While the Kroger program follows other retailers, notably Wal-Mart Stores, Bentonville, Ark., it is not seen by industry observers as solely a reaction to competition. For instance, in Southern California where Ralphs has most of its stores, Wal-Mart has a relatively low market penetration.
“This is about giving our customers an affordable option when it comes to health care, and it has been received very well. This has led us to introduce it to other markets,” Glynn said.
Over 300 generic medications are covered by the program, which offers a 30-day supply. Family planning drugs are available at $9. The program is promoted on Kroger's national website, which also includes a list of covered drugs.

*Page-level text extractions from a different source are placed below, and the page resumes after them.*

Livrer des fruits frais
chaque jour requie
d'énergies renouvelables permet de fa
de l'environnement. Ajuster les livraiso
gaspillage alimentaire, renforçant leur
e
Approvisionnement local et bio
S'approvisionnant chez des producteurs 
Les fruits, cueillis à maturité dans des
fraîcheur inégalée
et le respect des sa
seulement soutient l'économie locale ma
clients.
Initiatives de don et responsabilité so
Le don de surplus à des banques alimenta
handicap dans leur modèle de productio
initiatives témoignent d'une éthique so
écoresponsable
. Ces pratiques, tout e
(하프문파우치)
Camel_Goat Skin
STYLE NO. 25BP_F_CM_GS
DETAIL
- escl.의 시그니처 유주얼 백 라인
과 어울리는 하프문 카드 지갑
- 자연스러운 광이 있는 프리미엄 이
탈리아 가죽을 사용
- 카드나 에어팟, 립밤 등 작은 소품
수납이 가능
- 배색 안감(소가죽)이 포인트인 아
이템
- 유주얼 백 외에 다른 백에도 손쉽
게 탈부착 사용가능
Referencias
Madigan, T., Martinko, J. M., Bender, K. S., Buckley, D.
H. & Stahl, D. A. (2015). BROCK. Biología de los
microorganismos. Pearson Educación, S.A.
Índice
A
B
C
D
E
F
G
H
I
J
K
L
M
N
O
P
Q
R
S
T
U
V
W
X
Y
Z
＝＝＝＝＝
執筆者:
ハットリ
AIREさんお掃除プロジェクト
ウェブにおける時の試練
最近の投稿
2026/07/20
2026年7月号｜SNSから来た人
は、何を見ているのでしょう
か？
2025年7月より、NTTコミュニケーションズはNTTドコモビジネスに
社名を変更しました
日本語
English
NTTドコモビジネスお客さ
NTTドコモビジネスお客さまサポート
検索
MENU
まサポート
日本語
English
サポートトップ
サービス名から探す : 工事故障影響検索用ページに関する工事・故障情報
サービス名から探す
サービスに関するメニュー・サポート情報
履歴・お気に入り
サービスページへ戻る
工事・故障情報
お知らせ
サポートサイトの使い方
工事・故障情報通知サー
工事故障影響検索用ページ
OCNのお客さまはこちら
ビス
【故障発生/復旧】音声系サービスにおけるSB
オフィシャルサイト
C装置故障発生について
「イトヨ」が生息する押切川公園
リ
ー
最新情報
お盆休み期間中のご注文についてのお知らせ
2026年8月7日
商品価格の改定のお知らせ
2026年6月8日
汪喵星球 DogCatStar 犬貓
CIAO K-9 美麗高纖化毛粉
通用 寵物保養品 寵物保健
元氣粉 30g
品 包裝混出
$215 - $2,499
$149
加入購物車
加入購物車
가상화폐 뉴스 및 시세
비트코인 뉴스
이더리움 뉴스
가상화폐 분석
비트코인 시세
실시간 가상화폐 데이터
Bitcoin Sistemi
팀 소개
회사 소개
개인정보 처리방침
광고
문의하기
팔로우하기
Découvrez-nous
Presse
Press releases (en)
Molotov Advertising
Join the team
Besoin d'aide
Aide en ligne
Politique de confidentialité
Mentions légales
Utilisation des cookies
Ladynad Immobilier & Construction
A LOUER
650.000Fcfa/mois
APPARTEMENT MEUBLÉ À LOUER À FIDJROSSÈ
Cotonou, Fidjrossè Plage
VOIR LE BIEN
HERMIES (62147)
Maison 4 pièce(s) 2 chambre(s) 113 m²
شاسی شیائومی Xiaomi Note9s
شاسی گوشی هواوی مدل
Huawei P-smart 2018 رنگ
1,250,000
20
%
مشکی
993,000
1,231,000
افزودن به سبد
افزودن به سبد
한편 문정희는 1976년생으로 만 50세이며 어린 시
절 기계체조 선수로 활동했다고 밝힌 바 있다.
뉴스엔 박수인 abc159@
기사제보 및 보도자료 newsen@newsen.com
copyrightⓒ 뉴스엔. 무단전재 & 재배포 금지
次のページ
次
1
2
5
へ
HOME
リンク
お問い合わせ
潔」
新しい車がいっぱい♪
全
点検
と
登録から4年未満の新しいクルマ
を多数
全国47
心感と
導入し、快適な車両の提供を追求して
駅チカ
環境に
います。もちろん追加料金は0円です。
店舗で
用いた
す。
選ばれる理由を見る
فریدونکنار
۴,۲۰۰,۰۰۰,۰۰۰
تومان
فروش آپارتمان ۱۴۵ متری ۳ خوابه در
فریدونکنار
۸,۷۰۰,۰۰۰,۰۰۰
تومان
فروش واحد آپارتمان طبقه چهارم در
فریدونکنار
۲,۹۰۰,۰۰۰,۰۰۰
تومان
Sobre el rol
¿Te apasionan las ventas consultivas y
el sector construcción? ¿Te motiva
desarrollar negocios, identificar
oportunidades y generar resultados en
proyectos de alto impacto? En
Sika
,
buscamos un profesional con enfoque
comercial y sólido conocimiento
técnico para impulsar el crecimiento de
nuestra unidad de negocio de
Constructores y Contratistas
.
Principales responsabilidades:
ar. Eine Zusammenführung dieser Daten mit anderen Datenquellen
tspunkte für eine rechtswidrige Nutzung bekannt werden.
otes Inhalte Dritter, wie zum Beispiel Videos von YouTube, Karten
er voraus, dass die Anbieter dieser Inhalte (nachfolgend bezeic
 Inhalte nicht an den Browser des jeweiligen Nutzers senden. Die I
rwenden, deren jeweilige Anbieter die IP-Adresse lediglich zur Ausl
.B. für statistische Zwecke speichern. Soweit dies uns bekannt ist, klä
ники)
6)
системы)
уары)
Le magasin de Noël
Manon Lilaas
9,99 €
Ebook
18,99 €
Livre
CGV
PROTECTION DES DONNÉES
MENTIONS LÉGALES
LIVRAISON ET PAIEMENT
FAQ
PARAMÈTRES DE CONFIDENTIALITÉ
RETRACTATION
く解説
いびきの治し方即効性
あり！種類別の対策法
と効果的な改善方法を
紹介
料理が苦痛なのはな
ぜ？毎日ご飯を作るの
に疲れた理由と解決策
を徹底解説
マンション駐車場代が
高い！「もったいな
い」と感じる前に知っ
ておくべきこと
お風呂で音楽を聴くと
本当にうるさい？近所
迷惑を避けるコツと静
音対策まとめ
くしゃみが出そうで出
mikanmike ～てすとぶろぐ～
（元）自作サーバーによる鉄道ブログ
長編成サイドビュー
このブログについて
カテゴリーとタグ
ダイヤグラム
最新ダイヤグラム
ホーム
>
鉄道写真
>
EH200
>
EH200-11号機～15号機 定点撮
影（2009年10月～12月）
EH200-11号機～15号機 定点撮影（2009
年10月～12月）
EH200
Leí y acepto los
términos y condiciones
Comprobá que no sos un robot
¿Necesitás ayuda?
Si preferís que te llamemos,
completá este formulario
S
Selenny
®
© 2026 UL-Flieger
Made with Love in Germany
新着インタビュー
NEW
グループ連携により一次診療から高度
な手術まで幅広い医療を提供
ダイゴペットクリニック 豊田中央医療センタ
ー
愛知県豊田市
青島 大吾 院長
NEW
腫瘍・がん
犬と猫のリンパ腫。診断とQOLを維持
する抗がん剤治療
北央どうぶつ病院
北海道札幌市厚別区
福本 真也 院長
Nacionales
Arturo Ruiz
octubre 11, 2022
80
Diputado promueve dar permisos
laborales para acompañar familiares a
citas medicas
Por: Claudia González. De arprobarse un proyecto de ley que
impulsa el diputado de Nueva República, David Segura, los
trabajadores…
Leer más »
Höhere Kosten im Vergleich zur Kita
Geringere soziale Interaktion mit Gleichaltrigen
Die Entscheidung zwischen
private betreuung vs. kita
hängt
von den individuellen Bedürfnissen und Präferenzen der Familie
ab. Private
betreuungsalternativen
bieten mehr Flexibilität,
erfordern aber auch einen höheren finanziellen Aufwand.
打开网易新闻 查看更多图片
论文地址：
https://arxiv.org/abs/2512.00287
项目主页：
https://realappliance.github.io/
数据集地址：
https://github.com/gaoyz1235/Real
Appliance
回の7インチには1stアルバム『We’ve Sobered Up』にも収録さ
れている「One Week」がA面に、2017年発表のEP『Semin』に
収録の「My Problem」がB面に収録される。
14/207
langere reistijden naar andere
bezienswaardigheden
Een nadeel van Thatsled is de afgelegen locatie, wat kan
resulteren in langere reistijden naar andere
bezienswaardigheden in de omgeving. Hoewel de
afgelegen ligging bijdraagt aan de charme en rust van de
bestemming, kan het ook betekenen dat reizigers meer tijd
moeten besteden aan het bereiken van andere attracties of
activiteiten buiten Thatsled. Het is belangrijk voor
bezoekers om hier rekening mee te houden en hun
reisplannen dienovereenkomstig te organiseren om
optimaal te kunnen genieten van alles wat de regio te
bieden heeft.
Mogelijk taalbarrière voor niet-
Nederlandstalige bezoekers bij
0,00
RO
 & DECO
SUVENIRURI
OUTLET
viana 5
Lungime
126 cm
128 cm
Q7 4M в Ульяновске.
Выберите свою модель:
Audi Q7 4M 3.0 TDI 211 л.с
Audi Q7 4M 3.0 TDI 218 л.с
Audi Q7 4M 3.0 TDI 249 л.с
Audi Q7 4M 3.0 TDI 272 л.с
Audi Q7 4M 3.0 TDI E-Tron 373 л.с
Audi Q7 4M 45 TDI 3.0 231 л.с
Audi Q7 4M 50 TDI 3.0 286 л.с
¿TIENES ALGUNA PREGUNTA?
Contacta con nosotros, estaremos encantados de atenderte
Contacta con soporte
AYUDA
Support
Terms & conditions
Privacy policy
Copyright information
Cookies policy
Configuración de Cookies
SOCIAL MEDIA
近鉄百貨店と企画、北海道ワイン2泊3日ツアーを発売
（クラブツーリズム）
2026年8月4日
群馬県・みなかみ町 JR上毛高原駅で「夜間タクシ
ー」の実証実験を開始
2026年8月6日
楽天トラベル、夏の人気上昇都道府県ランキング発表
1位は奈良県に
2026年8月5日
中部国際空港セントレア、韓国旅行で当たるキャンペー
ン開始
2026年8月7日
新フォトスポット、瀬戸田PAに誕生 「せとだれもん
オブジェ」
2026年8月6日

Other retailers with discount generic programs or free offerings of select antibiotics include: Giant Eagle, Pittsburgh; Hy-Vee, West Des Moines, Iowa; Target, Minneapolis; Meijer, Grand Rapids, Mich.; Martin's Super Markets, South Bend, Ind.; Bashas', Chandler, Ariz.; Schnuck Markets, St. Louis; and Publix Super Markets, Lakeland, Fla. Kroger pharmacies compete with some, but not all of the grocery chains on this list. The big three drug chains — Walgreen Co., Deerfield, Ill.; CVS/pharmacy, Woonsocket, R.I.; and Rite Aid, Camp Hill, Pa. — have remained on the sidelines.
Wal-Mart recently reported that its program has resulted in increased market share of the generics involved, as well as $1 billion in savings to consumers.
“We have various competitors everywhere,” Glynn said, “but with our program, customers can rely on the professional counsel they get from our pharmacists. In addition to that, now they can get access to meaningful savings while filling their prescriptions.”
As to expansion of the program — some retailers have added more generics after launching their $4 efforts — “we will continue to monitor customer reaction and make future decisions based on that,” she said.
“What you are trying to do in pharmacy is grow your business and drive traffic into the stores,” said retail consultant Neil Stern, partner, McMillan Doolittle, Chicago. “The $4 program has the ability to do both.” He noted that the Kroger program was a reaction to competition.
“We think that Kroger is doing this for sound financial reasons, because it expands their business and, given many of the banners they chose to put it in, they were probably not forced by competition to do it,” countered Meredith Adler, equity analyst at Lehman Brothers, New York.